··· 本文 ···

映画と本の『たんぽぽ館』

映画と本を味わう『たんぽぽ館』。新旧ジャンルを問わず。さて、今日は何をいただきましょうか? 

レイン・フォール/雨の牙

2009年04月30日 | 映画(ら行)
陽のあたる女と闇に住む男の接点

          * * * * * * * *

さてと・・・、
うーん、これはどう料理していいのか、実のところちょっと悩んでしまう。
そもそも、グラン・トリノのすぐあとに続けてみたりしたのが間違いですね。
グラン・トリノであまりにも鮮烈な感動を受けてしまったので、
妙にこちらが平板に思えてしまった・・・。

ジョン・レイン(椎名桔平)は、日系アメリカ人で、
もと米軍特殊部隊員の暗殺者。
彼は、国土交通省の官僚川村の暗殺に関わるが、
もう一つの目的、彼が持っていると思われるメモリースティックを入手することができなかった。
CIAアジア支局長、ホルツァー(ゲイリー・オールドマン)も、
そのメモリースティックを狙っている。
ジョンは、川村の娘みどり(長谷川京子)と逃避行をすることになるが・・・。

まあ、もともと、この椎名桔平観たさで観た作品なのですが。
たしかにそれは素敵でした。
アクションシーンはそう多くありませんが、切れがあってカッコイイ。
暗殺者といえばもっと冷徹なイメージがあるけれど、
意外と、そうでもないのですよ。
なんだか、奥底に人の良さがにじみ出てしまう。
このあたり、ちょっとジェイソン・ボーンに似ていますね。
CIAに追われるあたりも。
しかし、ここのヒロイン、みどりとの関係は、
こういう作品にしては淡すぎるような気が・・・。
この淡白さはやはり、日本のイメージなのかなあ・・・。

どちらかというと、常に冷静、ストイックな風に見えるジョンが、
ほんの一瞬、その激情をほとばせる・・・、
そうした後でのさりげない別れ・・・とした方が良かったのではと思えるのですが。
そうすると、かえってありきたりでしょうかね・・・?

まあとにかく、なんだか物足りなさが残ってしまう、という印象でした。

··· 記録一覧 ···

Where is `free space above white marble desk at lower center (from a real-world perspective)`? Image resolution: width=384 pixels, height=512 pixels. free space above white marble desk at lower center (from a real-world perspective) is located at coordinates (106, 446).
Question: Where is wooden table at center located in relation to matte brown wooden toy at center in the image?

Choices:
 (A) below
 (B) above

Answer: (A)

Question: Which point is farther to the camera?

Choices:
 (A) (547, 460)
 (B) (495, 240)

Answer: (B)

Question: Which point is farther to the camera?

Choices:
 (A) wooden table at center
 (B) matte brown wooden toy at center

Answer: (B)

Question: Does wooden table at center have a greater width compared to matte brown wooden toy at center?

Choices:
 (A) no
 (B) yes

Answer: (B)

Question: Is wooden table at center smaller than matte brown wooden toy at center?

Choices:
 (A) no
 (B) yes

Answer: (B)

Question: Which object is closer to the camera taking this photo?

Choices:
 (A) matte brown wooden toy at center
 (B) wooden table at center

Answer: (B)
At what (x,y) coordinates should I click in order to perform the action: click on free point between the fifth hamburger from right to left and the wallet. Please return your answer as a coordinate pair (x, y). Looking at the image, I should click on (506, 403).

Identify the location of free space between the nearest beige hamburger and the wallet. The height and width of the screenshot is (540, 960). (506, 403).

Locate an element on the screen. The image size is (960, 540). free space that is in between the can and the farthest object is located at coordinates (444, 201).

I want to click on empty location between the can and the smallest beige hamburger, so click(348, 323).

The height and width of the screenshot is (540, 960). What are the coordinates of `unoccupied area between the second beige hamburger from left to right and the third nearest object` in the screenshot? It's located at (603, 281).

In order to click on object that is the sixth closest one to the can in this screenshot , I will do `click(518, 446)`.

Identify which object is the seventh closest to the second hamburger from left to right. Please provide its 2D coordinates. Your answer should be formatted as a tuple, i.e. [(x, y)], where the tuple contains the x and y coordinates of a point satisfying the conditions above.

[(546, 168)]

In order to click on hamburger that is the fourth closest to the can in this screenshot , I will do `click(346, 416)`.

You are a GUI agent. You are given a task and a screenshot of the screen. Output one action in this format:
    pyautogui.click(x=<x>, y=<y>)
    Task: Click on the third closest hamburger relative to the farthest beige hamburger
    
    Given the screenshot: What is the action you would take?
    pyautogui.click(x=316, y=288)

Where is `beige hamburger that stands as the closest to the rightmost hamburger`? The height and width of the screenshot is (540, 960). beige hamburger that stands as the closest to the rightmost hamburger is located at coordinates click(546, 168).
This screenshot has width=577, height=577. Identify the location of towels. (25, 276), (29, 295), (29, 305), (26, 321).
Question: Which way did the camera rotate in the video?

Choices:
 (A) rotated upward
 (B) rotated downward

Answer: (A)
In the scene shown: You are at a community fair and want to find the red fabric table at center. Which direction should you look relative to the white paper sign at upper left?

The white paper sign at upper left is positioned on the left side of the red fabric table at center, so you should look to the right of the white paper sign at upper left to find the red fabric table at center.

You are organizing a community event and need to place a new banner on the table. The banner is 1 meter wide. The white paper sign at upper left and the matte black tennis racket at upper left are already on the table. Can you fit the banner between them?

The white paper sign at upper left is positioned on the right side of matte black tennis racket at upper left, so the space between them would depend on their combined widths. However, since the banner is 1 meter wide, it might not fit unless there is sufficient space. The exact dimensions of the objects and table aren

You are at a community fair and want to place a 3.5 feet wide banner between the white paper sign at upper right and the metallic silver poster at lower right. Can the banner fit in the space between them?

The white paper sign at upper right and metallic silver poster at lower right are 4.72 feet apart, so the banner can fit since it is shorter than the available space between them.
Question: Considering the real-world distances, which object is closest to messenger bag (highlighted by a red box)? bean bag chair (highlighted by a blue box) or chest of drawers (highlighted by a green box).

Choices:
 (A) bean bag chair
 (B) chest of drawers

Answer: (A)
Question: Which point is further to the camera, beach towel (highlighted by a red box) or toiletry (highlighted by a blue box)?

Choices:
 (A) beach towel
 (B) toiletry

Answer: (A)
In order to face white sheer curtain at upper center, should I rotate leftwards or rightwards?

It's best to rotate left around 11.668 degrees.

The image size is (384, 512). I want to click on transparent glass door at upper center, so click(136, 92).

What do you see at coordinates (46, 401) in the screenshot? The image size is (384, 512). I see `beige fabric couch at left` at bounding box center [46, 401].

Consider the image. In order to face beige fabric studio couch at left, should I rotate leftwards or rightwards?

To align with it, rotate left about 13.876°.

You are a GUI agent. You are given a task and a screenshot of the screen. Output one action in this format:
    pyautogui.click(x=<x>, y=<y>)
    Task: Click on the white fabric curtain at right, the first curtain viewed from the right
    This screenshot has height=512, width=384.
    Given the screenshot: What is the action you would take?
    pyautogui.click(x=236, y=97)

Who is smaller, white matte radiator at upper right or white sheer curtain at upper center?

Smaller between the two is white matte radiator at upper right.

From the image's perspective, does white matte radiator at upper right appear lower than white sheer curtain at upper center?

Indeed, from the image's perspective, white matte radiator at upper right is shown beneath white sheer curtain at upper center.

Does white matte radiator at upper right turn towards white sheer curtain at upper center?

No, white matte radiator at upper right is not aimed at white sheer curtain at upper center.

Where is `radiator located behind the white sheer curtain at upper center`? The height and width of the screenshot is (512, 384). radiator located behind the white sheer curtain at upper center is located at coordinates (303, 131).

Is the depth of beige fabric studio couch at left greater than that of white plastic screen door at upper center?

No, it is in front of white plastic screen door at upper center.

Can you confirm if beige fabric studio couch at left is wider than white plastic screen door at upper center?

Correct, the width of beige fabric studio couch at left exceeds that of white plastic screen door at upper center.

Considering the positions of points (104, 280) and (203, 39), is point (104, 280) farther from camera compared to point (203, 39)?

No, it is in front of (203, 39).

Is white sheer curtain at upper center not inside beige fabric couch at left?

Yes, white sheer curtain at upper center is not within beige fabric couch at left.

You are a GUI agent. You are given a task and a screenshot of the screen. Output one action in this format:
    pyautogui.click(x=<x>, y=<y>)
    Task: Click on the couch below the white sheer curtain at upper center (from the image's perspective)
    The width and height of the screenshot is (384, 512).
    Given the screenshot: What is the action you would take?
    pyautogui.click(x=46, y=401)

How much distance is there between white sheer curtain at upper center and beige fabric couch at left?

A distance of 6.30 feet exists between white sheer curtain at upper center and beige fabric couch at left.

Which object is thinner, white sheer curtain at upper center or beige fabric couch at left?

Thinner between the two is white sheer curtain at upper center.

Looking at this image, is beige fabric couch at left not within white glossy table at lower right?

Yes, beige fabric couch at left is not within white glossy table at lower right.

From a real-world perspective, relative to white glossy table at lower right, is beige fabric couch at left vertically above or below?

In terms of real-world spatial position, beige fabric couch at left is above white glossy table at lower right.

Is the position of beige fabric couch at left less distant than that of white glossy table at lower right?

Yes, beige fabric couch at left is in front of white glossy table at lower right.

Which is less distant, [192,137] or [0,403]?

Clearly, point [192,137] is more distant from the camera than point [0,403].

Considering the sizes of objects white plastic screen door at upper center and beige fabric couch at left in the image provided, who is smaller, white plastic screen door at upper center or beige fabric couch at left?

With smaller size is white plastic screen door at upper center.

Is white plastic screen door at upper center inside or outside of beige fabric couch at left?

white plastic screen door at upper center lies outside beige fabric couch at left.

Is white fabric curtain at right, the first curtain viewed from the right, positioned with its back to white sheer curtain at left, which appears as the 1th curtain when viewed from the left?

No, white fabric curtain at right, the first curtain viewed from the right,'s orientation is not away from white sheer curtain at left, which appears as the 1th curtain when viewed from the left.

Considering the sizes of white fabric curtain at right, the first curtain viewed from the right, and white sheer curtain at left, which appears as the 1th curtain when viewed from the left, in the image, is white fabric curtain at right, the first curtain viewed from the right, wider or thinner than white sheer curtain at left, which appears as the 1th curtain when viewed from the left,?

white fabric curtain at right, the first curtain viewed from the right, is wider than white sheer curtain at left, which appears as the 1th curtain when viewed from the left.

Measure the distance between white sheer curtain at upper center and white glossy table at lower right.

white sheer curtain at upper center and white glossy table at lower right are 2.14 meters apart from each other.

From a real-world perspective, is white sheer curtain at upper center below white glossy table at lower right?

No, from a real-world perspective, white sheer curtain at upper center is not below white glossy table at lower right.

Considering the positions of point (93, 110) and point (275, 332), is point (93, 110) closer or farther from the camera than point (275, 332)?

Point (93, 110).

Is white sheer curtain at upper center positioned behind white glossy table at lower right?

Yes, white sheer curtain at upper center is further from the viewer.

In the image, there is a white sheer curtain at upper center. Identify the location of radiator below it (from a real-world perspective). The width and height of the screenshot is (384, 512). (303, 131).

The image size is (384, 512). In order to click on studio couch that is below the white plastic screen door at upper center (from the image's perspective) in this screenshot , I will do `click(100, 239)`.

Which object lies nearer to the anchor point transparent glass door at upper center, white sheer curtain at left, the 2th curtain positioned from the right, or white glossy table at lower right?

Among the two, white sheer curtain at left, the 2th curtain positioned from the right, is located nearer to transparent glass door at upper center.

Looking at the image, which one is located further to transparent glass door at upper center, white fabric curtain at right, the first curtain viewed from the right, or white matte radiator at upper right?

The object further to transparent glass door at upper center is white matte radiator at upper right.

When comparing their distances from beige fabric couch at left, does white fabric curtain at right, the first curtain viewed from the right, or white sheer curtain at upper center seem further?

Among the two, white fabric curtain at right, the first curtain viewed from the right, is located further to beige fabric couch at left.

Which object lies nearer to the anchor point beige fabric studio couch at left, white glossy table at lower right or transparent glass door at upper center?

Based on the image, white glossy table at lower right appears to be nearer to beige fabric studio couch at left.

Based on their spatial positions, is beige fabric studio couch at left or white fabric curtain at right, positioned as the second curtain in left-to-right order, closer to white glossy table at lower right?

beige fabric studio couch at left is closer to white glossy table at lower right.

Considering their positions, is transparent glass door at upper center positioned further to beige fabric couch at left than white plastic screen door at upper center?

···

▶ [作業指示]
1) 本文の映画評で、ジョン・レインを演じている俳優は誰ですか。
2) 記録の中から、文字列「Please」を含む行をすべて抜き出して報告してください。大文字と小文字は区別します。

▶ [解答一覧]
1) 椎名桔平です。

2)
At what (x,y) coordinates should I click in order to perform the action: click on free point between the fifth hamburger from right to left and the wallet. Please return your answer as a coordinate pair (x, y). Looking at the image, I should click on (506, 403).
Identify which object is the seventh closest to the second hamburger from left to right. Please provide its 2D coordinates. Your answer should be formatted as a tuple, i.e. [(x, y)], where the tuple contains the x and y coordinates of a point satisfying the conditions above.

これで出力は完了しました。